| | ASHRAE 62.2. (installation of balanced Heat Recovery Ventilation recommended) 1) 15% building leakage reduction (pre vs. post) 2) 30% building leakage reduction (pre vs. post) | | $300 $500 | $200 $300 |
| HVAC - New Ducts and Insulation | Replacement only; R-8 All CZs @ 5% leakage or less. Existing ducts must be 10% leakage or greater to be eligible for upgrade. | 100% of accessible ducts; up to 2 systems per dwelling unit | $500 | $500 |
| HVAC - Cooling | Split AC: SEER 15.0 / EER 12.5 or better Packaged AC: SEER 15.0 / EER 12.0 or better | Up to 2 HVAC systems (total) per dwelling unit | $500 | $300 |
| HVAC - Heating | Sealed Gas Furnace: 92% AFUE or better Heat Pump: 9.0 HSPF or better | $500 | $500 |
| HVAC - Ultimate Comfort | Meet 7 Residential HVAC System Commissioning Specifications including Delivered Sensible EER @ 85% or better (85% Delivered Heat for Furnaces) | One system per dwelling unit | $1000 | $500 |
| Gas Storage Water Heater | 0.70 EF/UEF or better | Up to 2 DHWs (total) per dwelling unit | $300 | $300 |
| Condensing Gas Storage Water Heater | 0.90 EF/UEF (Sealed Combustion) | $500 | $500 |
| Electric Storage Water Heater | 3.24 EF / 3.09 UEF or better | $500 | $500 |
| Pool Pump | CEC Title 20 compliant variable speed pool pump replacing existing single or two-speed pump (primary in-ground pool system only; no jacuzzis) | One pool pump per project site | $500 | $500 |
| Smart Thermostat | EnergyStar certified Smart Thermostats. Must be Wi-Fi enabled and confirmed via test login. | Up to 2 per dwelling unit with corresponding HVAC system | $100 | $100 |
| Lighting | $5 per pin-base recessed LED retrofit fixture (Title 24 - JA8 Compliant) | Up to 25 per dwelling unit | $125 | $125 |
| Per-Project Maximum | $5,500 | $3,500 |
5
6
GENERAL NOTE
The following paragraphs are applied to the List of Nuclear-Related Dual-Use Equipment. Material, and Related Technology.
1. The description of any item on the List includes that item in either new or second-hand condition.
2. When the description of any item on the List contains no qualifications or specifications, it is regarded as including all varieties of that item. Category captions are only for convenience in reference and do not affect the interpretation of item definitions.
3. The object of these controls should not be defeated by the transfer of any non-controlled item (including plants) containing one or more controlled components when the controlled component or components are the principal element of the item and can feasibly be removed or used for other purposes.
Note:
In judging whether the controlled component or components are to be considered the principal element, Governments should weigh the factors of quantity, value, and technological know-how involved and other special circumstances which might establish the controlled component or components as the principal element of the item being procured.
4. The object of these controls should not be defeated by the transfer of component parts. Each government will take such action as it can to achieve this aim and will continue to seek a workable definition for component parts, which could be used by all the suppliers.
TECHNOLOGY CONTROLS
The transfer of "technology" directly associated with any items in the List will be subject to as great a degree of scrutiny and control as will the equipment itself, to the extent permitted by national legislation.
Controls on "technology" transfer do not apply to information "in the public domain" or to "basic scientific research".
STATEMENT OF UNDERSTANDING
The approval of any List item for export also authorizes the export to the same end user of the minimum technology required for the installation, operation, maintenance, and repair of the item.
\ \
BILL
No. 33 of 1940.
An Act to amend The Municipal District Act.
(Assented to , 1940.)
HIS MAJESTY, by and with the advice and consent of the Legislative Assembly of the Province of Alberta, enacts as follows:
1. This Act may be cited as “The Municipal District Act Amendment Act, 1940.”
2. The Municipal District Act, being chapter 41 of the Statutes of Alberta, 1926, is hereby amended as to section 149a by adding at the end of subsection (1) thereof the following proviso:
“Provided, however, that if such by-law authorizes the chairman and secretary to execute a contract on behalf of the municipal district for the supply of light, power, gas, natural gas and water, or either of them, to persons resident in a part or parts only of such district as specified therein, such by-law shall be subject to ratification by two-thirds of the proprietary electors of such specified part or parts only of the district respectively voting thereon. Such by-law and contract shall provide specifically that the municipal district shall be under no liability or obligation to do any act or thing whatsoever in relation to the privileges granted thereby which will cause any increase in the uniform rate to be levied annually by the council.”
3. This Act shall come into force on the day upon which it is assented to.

*****

- [Action item] From the data above, return every line from the line that has "1. This Act" up to and including the line that has "2. The Municipal", exactly.

- [Solution for this problem]
1. This Act may be cited as “The Municipal District Act Amendment Act, 1940.”
2. The Municipal District Act, being chapter 41 of the Statutes of Alberta, 1926, is hereby amended as to section 149a by adding at the end of subsection (1) thereof the following proviso:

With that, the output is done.